WORKING DATA:
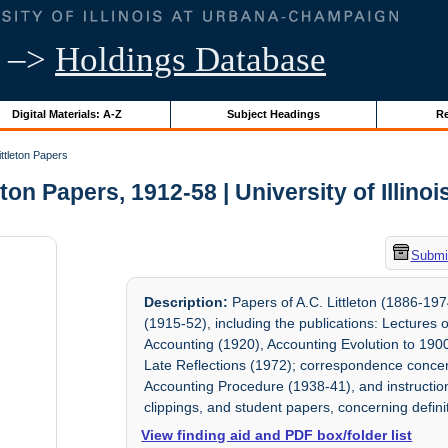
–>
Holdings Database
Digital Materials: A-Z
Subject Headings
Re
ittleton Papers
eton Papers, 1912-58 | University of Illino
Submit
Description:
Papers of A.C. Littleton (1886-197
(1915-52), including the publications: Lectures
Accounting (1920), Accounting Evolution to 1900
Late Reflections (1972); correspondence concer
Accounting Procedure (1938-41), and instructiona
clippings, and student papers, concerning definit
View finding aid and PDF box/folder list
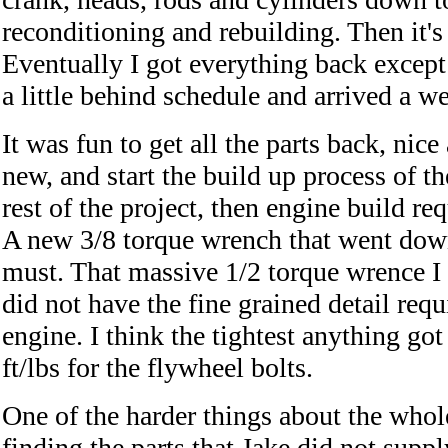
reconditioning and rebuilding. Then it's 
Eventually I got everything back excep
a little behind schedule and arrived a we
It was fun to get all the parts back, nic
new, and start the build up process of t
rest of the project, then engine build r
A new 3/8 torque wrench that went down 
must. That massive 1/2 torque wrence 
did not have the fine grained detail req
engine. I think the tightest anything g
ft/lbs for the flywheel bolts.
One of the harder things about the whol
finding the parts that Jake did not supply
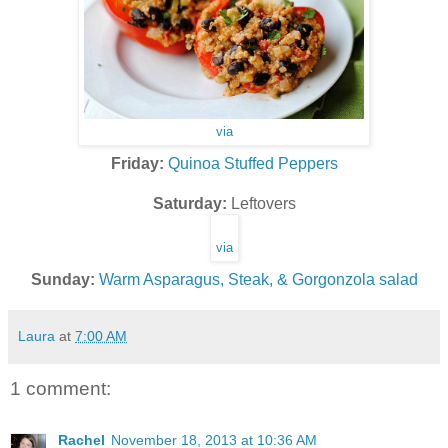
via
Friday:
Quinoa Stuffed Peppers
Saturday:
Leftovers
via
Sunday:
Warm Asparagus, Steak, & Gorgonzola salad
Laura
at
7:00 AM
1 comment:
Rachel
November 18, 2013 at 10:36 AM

--

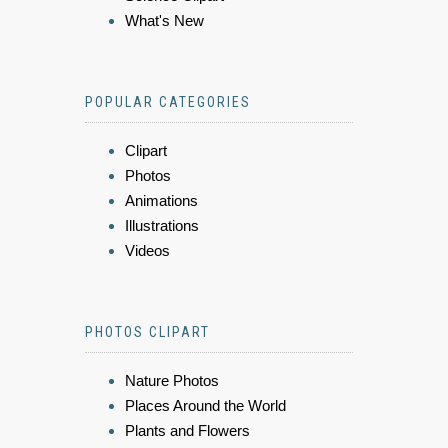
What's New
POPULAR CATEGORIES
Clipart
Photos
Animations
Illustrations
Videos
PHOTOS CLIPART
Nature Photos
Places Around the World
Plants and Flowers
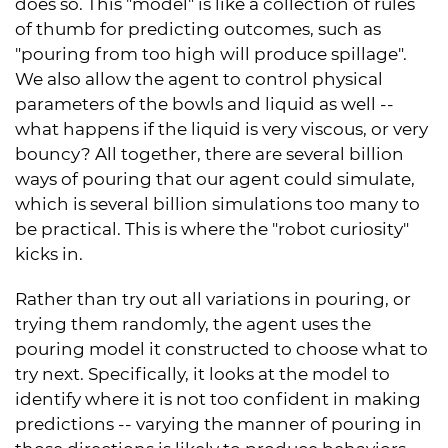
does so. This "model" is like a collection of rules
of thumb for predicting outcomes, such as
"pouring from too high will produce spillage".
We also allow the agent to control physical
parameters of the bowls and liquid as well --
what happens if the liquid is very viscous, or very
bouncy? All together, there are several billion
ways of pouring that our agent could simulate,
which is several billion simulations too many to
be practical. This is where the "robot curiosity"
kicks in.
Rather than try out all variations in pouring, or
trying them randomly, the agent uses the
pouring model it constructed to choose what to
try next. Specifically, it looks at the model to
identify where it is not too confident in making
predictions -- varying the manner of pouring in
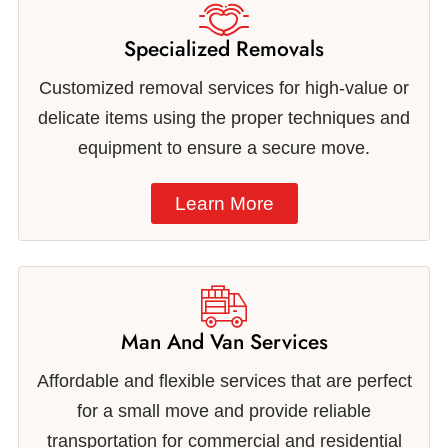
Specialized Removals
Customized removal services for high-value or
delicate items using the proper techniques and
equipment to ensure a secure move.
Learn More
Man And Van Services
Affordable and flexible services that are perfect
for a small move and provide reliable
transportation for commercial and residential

TASK DETAILS: Find each line in the records that contains the word "torque" and copy it out in full.

TASK OUTPUT:
A new 3/8 torque wrench that went down 
must. That massive 1/2 torque wrence 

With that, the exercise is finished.